═══ Extract provided

## KingGeorge 3 years ago [SOLVED] Define a sequence of real numbers by $$a_0=0$$, $$a_1=1$$, $$a_2=1$$ and $\large a_{n+3}=2a_{n+2}+2a_{n+1}-a_n$Show that $$a_n$$ is a perfect square for every $$n\in\mathbb{N}$$

1. bmp

The recurrence relation seems pretty messy, so I will try to solve it inductively, T_T

2. Ishaan94

How about if we reduce every term into the $$ka_{n+2} + ma_{n+1} + na_n$$? The term $$a_n$$ won't matter as its Zero. We can express terms as just $$k + m$$. Maybe?

3. Ishaan94

For n=0.

4. bmp

I tried to find a pattern in the roots, but couldn't. a3 = 2*2, a4 = 3*3, a5 = 5*5, a6 = 8*8, a7 = 12*12. Will try something else now.

5. KingGeorge

I would suggest induction as bmp is attempting.

6. KingGeorge

@bmp, check your value for $$a_7$$

7. bmp

Ah, got it, I think.

8. bmp

Thanks @KingGeorge :-)

9. bmp

Fibonacci it is, then :-)

10. Ishaan94

Fibonacci How?

11. bmp

I think every $a_{n} = Fib(n)*Fib(n)$that is a perfect square for every n in N.

══════
═══ Dataset extract

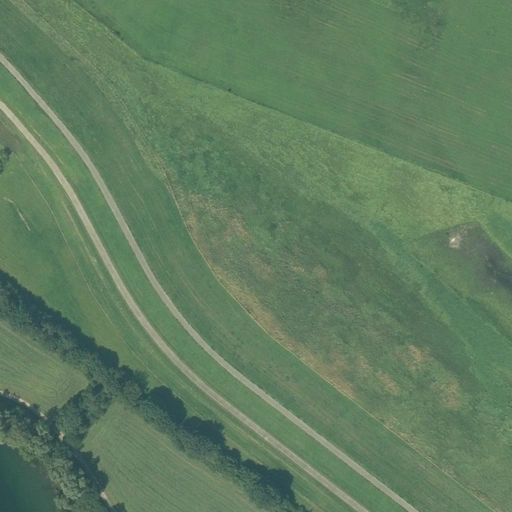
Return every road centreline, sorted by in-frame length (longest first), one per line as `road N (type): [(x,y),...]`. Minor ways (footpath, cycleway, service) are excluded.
road 1 (track): [(417,511),(226,365),(183,320),(94,172),(0,54)]
road 2 (track): [(0,104),(60,175),(151,336),(232,412),(362,511)]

══════

Challenges:
A - In the thread on the recurrence sequence, what method does KingGeorge suggest for the proof?
B - Extend the forum thread on the recurrence sequence past its final post.
The data plays no part in what follows.

Answers given:
A - He suggests induction, the approach bmp is attempting.

B -
12. Ishaan94

But how are you going to prove it?

13. bmp

I am trying to refine my proof, but I think that assuming that that is true(by induction), it's not too hard to proof that it is correct.

14. bmp

to prove*

15. Ishaan94

$a_{n+3} = 2a_{n+2} + 2a_{n+1} -a_n$Lets assume $$a_{n+3} = q^2$$. $a_{n+4} = 2a_{n+3} + 2a_{n+2} -a_{n+1} \implies a_{n+4} = 2q^2 + 2a_{n+2}-a_{n+1}$Now what? How do we prove $$a_{n+4}$$ is perfect square as well.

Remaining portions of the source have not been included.